Pour son premier long métrage de fiction, la réalisatrice flamande Patrice Toye nous fait don d’un présent magnifique : une incursion poétique dans l’univers des prémices bouillonnants de l’adolescence. Rosie, l’héroïne du film, a treize ans, âge critique où se font sentir les premiers chambardements désordonnés de cette période charnière. Pour elle, le cap est d’autant plus difficile à passer qu’elle vit au sein d’un univers familial trouble, un monde de secrets dans lequel elle ne doit pas appeler sa mère « maman » mais « sœur », un univers où sourdent de façon latente, la honte d’avoir été une mère jeune, le regret d’avoir perdu son premier amour… Rosie doit composer avec ce passé auquel elle n’a pas participé, mais qui existe et agit sur elle. Quand débarque son oncle, loser sans un sous, et qu’elle doit lui laisser sa chambre, l’ambiance familiale se dégrade. Trop de non-dits entrent en jeu. Alors Rosie rêve, elle danse devant sa glace sur de la musique pop, se maquille et s’habille comme une femme, et surtout, s’invente un amoureux, Jimi.

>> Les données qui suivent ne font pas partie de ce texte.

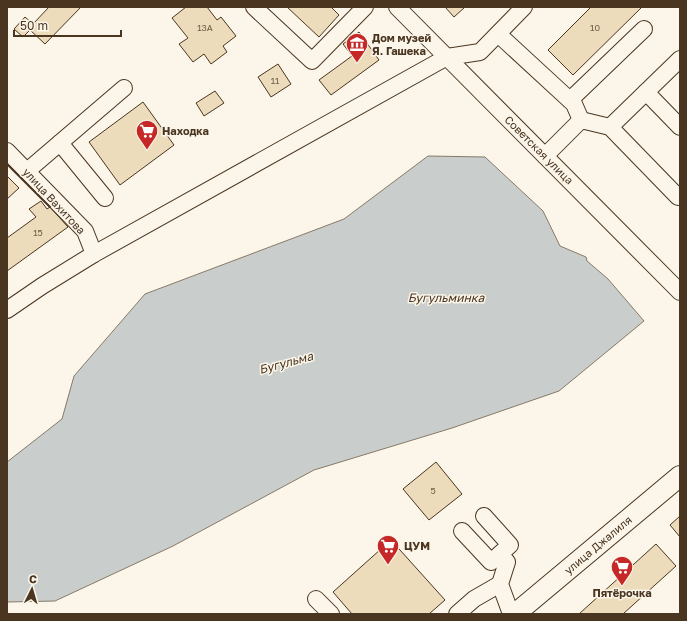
<svg xmlns="http://www.w3.org/2000/svg" width="687" height="621" font-family="'Golos Text',sans-serif">
<rect width="100%" height="100%" fill="#fbf6e9"/>
<path fill="#c9cecd" stroke="#887966" d="M428,156L485,157L543,211L560,246L586,257L587,261L608,279L644,321L559,391L452,428L314,470L173,546L55,601L7,602V462L62,419L74,376L145,294L344,219Z"/>
<g fill="#ecdcbc" stroke="#4a3520">
<path d="M49,7H81L45,44L30,30L23,37L14,29L25,17L33,24Z"/>
<path d="M186,7H207L217,20L221,17L236,36L223,46L227,52L211,64L204,54L193,62L179,44L188,38L172,18Z"/>
<path d="M287,7H331L339,15L319,37Z"/>
<path d="M445,7H465L454,17Z"/>
<path d="M591,7H642L573,75L548,50Z"/>
<path d="M359,32L379,60L331,95L319,80L352,56L343,44Z"/>
<path d="M278,64L291,84L271,97L258,77Z"/>
<path d="M215,91L224,103L204,116L196,103Z"/>
<path d="M143,102L174,145L120,185L89,142Z"/>
<path d="M7,176L19,188L7,199Z"/>
<path d="M41,201L47,209L50,207L68,227L7,271V238L36,217L29,209Z"/>
<path d="M436,462L462,494L429,520L403,489Z"/>
<path d="M680,516V537L670,525Z"/>
<path d="M391,540L445,600L429,614H352L333,592Z"/>
<path d="M656,544L676,566L623,614H579Z"/>
</g>
<g fill="none" stroke-linecap="round" stroke-linejoin="round">
<g stroke="#4a3520" stroke-width="18">
<g id="minor">
<path d="M254,7L312,61L365,7"/>
<path d="M397,7L680,292"/>
<path d="M498,34L574,104L581,120"/>
<path d="M646,92L680,127"/>
<path d="M570,100L644,29"/>
<path d="M610,127L680,59"/>
<path d="M60,143L105,198"/>
<path d="M7,151L85,231L94,254"/>
<path d="M545,156L581,120L610,127L678,197L680,194"/>
<path d="M27,171L124,88"/>
<path d="M7,310L42,286L94,254L447,57L480,52L524,7"/>
<path d="M462,531L491,562L510,545L484,516"/>
<path d="M500,554L507,562L500,584L511,614"/>
<path d="M316,599L331,614"/>
<path d="M457,614L474,599L500,584"/>
</g>
</g>
<g stroke="#4a3520" stroke-width="22">
<path id="major" d="M515,614L680,476"/>
</g>
<use href="#minor" stroke="#fbf6e9" stroke-width="16"/>
<use href="#major" stroke="#fbf6e9" stroke-width="20"/>
<path stroke="#4a3520" stroke-width="2" d="M7,164L50,207"/>
</g>
<defs>
<g id="museum-pin" transform="scale(1.15)"><path d="M0 17L-7.5 6A9.5 9.5 0 1 1 7.5 6Z" fill="#c62828" stroke="#fbf6e9"/><path d="M0-6L6-3V-2H-6V-3ZM-5-1h2V3h-2ZM-1-1h2V3h-2ZM3-1h2V3H3ZM-6 4H6V6H-6Z" fill="#fff"/></g>
<g id="supermarket-pin" transform="scale(1.15)"><path d="M0 17L-7.5 6A9.5 9.5 0 1 1 7.5 6Z" fill="#c62828" stroke="#fbf6e9"/><path d="M-6-5.5h2.5l.6 2H6L4.5 2H-2.5L-4.4-4H-6ZM-1.5 3.2a1.3 1.3 0 1 0 .1 0ZM3 3.2a1.3 1.3 0 1 0 .1 0Z" fill="#fff"/></g>
</defs>
<g fill-rule="evenodd">
<use href="#museum-pin" x="357" y="44"/>
<use href="#supermarket-pin" x="147" y="131"/>
<use href="#supermarket-pin" x="388" y="546"/>
<use href="#supermarket-pin" x="622" y="567"/>
</g>
<g text-anchor="middle" stroke-width="3" stroke-linejoin="round" paint-order="stroke">
<g font-size="9" fill="#725f47">
<text x="205" y="31">13А</text>
<text x="595" y="31">10</text>
<text x="275" y="84">11</text>
<text x="38" y="236">15</text>
<text x="433" y="494">5</text>
</g>
<g font-size="11" font-weight="bold" fill="#4a3520" stroke="#fbf6e9" text-anchor="start">
<text x="372" y="42">Дом музей<tspan x="372" dy="13">Я. Гашека</tspan></text>
<text x="162" y="135">Находка</text>
<text x="404" y="550">ЦУМ</text>
<text x="622" y="597" text-anchor="middle">Пятёрочка</text>
</g>
<g font-size="11" fill="#4a3520" stroke="#fbf6e9">
<text transform="translate(539 150) rotate(45)" y="4">Советская улица</text>
<text transform="translate(54 201) rotate(47)" y="4">улица Вахитова</text>
<text transform="translate(598 545) rotate(-40)" y="4">улица Джалиля</text>
</g>
<g font-size="12" font-style="italic" fill="#4a3520" stroke="#fbf6e9">
<text x="446" y="302">Бугульминка</text>
<text transform="translate(286 363) rotate(-15)" y="4">Бугульма</text>
</g>
</g>
<rect width="687" height="621" fill="none" stroke="#4a3520" stroke-width="16"/>
<g transform="translate(32 589) rotate(5)" stroke="#fbf6e9" stroke-width="3" paint-order="stroke">
<path d="M0-3L7 15L0 10L-7 15Z" fill="#4a3520"/>
<text y="-6" font-size="11" font-weight="bold" text-anchor="middle" fill="#4a3520">С</text>
</g>
<path d="M14 30v6h107v-6" fill="none" stroke="#4a3520" stroke-width="2"/>
<text x="20" y="30" font-size="12" fill="#4a3520" stroke="#fbf6e9" stroke-width="3" paint-order="stroke">50 m</text>
</svg>
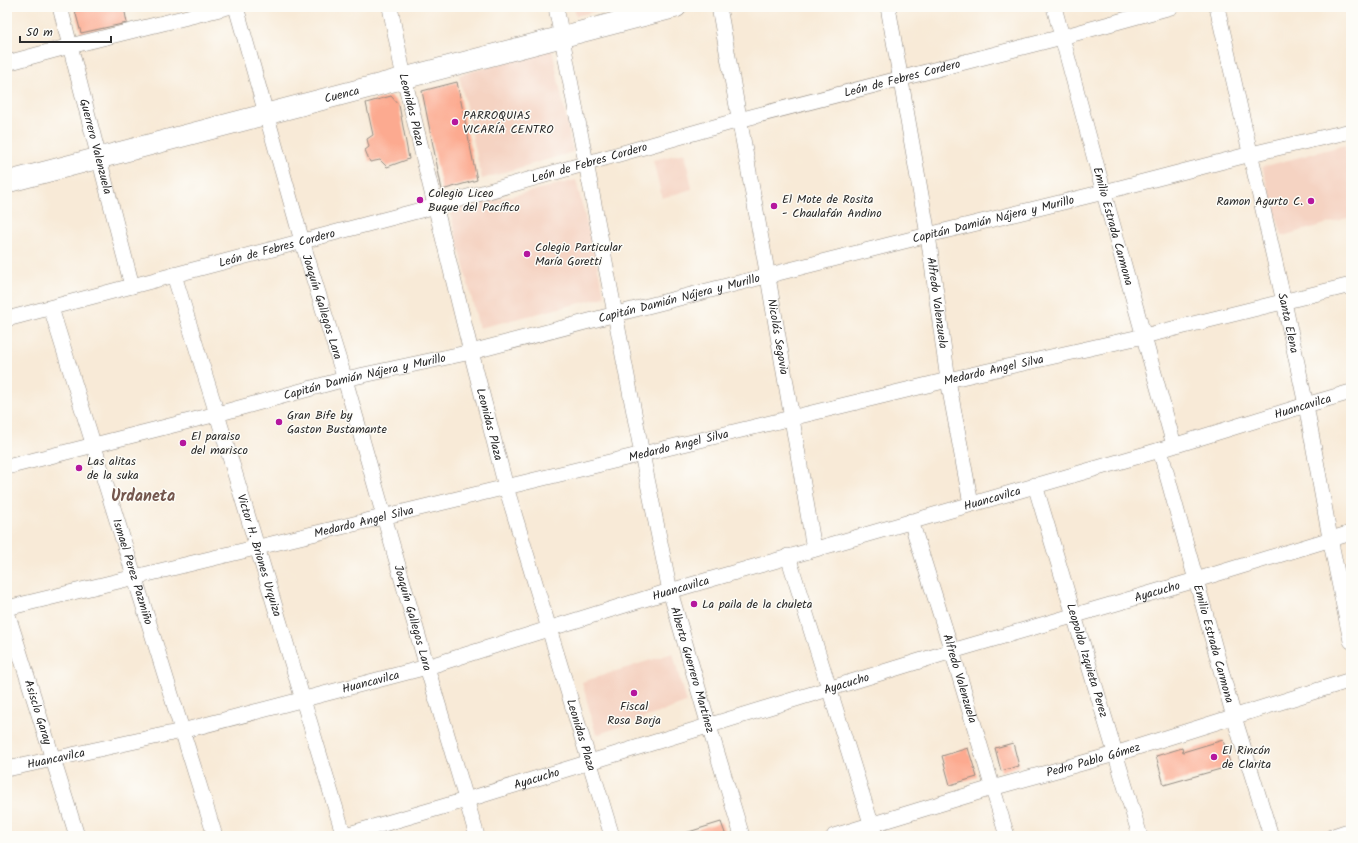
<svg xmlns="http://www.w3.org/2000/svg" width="1358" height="843" viewBox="0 0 1358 843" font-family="Kalam,sans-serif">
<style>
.built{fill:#f5d3c2}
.building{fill:#fcaa90}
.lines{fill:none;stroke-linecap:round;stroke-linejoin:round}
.minor-casing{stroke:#928a81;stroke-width:16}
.secondary-casing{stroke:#928a81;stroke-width:22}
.minor{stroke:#fff;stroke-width:15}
.secondary{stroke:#fff;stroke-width:21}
.poi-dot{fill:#b5179e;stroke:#fdfcf7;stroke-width:1.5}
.labels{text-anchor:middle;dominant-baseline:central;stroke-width:3;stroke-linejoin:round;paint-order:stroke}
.street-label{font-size:12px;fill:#2b2b2b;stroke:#fdfcf7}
.poi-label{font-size:12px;fill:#2b2b2b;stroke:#fdfcf7;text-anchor:start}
.district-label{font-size:16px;font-weight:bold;fill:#74574e;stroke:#fdfcf7}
</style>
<rect width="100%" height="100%" fill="#fdfcf7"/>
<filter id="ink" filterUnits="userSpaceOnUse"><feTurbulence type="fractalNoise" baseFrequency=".025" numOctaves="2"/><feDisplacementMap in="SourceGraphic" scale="8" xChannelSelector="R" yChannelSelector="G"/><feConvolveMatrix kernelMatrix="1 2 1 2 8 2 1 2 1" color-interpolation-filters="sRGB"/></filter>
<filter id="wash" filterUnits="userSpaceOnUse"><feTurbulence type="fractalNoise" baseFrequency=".012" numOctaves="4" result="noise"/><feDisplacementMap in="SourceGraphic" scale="16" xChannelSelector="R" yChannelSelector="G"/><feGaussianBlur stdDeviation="0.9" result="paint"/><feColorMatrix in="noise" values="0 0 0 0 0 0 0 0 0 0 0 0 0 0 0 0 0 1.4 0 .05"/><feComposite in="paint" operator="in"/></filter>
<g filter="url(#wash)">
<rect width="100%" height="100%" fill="#f8ead7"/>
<!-- built -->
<path class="built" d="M574 7H612L576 16Z
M552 49 573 152 482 179 459 75Z
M1345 145 1351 185V217L1282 236 1262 167Z
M685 153 692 189 662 198 653 160Z
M576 180 605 297 479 328 450 211Z
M673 653 686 703 596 735 582 682Z"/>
<g id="blocks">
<!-- building -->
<path class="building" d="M74 7H124L127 23 81 33Z
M457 82 477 180 442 190 422 91Z
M391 96 399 105 409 159 387 167 380 160 370 162 365 150 369 147 367 139 373 135 366 103Z
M1223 740 1231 766 1164 785 1156 756 1182 748 1183 752Z
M1013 743 1019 766 1001 771 995 748Z
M968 748 977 777 950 785 942 756Z
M721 822 726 836H682V834Z"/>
</g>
</g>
<g filter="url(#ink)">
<use href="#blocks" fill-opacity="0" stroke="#928a81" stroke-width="1"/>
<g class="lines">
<!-- minor casing -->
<g class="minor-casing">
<g id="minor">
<path id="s1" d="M60 7 132 286"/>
<path id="s2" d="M236 7 302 241 346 383 427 667 477 836"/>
<path id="s3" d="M390 7 404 78 471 352 506 487 612 836"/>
<path id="s4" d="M556 7 642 454 670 591 709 726 742 836"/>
<path id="s5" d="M719 7 768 277 814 549"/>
<path id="s6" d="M888 7 928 235 948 380 971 504"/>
<path id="s7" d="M1054 7 1105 197 1174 445"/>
<path id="s8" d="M1217 7 1284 302 1306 405 1330 538 1351 641"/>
<path d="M7 63 70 46 228 7"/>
<path id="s9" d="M174 275 217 414 344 836"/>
<path id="s10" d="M51 308 215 836"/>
<path id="s11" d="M7 319 436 206 739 120 1062 37 1171 7"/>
<path id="s12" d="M1160 450 1234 717 1271 836"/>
<path id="s13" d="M7 467 217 414 345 379 471 352 616 314 928 235 1104 192 1251 154 1351 131"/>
<path id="s14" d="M1035 485 1140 836"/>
<path id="s15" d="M911 521 952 651 1007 836"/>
<path d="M788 556 875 836"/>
<path id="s16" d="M7 608 948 380 1144 336 1351 285"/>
<path id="s17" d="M7 612 77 836"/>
<path id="s18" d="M7 769 182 731 427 667 670 591 1160 450 1306 405 1351 392"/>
<path id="s19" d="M342 836 466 800 952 651 1196 580 1351 533"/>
<path id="s20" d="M834 836 992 788 1115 754 1351 680"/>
<path d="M1333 836 1351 830"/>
</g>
</g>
<!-- secondary casing -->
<g class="secondary-casing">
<g id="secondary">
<path id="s21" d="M7 182 676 7"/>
</g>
</g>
<!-- minor -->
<use href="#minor" class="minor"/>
<!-- secondary -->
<use href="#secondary" class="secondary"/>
</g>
</g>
<!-- markers -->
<g class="poi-dot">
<circle cx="455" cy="122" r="4"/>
<circle cx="420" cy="200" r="4"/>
<circle cx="1311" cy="201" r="4"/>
<circle cx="774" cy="206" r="4"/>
<circle cx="527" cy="254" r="4"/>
<circle cx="279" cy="422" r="4"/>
<circle cx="183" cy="443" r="4"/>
<circle cx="79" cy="468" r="4"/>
<circle cx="694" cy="604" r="4"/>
<circle cx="634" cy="693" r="4"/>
<circle cx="1214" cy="757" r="4"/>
</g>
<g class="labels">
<!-- street labels -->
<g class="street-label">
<text stroke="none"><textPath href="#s11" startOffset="927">León de Febres Cordero</textPath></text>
<text stroke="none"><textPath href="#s21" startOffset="346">Cuenca</textPath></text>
<text stroke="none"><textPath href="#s3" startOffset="105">Leonidas Plaza</textPath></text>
<text stroke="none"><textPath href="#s1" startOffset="144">Guerrero Valenzuela</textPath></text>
<text stroke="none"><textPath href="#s11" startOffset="603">León de Febres Cordero</textPath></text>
<text stroke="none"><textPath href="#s13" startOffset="1017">Capitán Damián Nájera y Murillo</textPath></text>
<text stroke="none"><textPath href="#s7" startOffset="227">Emilio Estrada Carmona</textPath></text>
<text stroke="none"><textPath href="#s11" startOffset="279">León de Febres Cordero</textPath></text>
<text stroke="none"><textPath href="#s13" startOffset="693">Capitán Damián Nájera y Murillo</textPath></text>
<text stroke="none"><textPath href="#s6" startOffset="300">Alfredo Valenzuela</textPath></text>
<text stroke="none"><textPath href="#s2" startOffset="312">Joaquín Gallegos Lara</textPath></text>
<text stroke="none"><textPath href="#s8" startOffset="324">Santa Elena</textPath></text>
<text stroke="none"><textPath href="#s5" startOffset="335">Nicolás Segovia</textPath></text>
<text stroke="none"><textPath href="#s16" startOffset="1015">Medardo Angel Silva</textPath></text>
<text stroke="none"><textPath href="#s13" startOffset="369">Capitán Damián Nájera y Murillo</textPath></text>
<text stroke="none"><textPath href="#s18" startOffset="1346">Huancavilca</textPath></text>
<text stroke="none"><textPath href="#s3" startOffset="429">Leonidas Plaza</textPath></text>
<text stroke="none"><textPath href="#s16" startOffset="691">Medardo Angel Silva</textPath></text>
<text stroke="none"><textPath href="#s18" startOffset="1022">Huancavilca</textPath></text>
<text stroke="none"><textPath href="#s16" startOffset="367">Medardo Angel Silva</textPath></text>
<text stroke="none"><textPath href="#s9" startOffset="293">Victor H. Briones Urquiza</textPath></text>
<text stroke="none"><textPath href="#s10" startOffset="276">Ismael Perez Pazmiño</textPath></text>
<text stroke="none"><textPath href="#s18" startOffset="698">Huancavilca</textPath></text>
<text stroke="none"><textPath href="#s19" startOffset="851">Ayacucho</textPath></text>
<text stroke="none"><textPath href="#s2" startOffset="636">Joaquín Gallegos Lara</textPath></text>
<text stroke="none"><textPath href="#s12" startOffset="201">Emilio Estrada Carmona</textPath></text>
<text stroke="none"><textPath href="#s14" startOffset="183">Leopoldo Izquieta Perez</textPath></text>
<text stroke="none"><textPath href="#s4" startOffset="677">Alberto Guerrero Martínez</textPath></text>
<text stroke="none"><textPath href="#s15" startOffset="165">Alfredo Valenzuela</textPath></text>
<text stroke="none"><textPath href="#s18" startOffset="374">Huancavilca</textPath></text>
<text stroke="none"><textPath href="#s19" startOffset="527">Ayacucho</textPath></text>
<text stroke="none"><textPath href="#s17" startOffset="105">Asisclo Garay</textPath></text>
<text stroke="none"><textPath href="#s3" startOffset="753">Leonidas Plaza</textPath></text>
<text stroke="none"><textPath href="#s18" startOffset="50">Huancavilca</textPath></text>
<text stroke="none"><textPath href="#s20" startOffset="270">Pedro Pablo Gómez</textPath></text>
<text stroke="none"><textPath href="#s19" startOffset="203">Ayacucho</textPath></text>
</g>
<!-- poi labels -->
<g class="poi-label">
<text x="463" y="115">PARROQUIAS<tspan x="463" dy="14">VICARÍA CENTRO</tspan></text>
<text x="428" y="193">Colegio Liceo<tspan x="428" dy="14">Buque del Pacífico</tspan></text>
<text x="782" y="199">El Mote de Rosita<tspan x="782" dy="14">- Chaulafán Andino</tspan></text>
<text x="1303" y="201" text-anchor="end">Ramon Agurto C.</text>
<text x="535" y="247">Colegio Particular<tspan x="535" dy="14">María Goretti</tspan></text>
<text x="287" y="415">Gran Bife by<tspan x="287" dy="14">Gaston Bustamante</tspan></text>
<text x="191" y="436">El paraiso<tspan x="191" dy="14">del marisco</tspan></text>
<text x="87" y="461">Las alitas<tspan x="87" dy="14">de la suka</tspan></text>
<text x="702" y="604">La paila de la chuleta</text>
<text x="634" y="706" text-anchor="middle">Fiscal<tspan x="634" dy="14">Rosa Borja</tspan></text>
<text x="1222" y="750">El Rincón<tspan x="1222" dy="14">de Clarita</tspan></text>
</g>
<!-- district labels -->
<g class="district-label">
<text x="143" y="496">Urdaneta</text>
</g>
</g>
<!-- margin -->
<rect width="1358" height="843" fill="none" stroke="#fdfcf7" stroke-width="24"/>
<!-- scale -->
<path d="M20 36v6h91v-6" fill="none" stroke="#2b2b2b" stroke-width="2"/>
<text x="26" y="36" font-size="12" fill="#2b2b2b" stroke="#fdfcf7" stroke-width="3" paint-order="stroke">50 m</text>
</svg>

Intervient alors l’argument principal du film, l’invention par l’héroïne d’un personnage imaginaire qui l’entraîne dans un monde où tout est plus beau, où tout est permis, comme traiter un vieux radin de pédophile ou boire de la bière. La mise en scène de Patrice Toye se module selon qu’elle filme la famille de Rosie ou ses fantasmes. Elle se fait plus brute en captant par les discussions et les conflits, la réalité d’un quotidien difficile dans lequel se côtoient problèmes d’argent et maux de cœur. A l’inverse, les scènes de rêveries de Rosie sont apaisées, proches de scènes d’errance, dans un paysage de no man’s land vaguement inquiétant. C’est sur les gazoducs que la jeune fille a fabriqué son « coin », maison imaginaire où elle vit avec Jimi. C’est avec celui-ci qu’elle danse le soir dans un champ aux couleurs irréelles transformant la scène en tableau onirique. Dans ces moments-là, la musique de John Parish (l’acolyte de PJ Harvey) abandonne ses sonorités expérimentales angoissantes pour entamer une mélodie émouvante, matérialise de manière auditive l’univers de Rosie. Car l’enjeu du film réside là : dans la manière de faire vivre ce qui n’existe pas dans la réalité objective. Patrice Toye a choisi comme dispositif la monstration ; Jimi nous apparaît sous les traits d’un être incarné. La confusion entre la réalité et le rêve subsiste jusqu’à la superbe scène du reflet sur la vitre, dans laquelle coexistent par une surimpression déchirante l’image de Jimi et le reflet de Rosie. Le doute est ainsi levé, Rosie ne parle qu’à son propre reflet, elle est toute seule dans la pièce. A partir de ce moment, la réalité va prendre le dessus sur l’imaginaire par un enchaînement fatal, qui conduit Rosie en maison de correction. Jimi devient invisible, Rosie danse avec le vide.
Si le film de Patrice Toye nous émeut jusqu’aux larmes, c’est parce qu’il constitue, en somme, un hommage poignant à un âge, les treize ans de Rosie, comme Truffaut rendait hommage dans Les 400 coups aux dix ans d’Antoine Doisnel.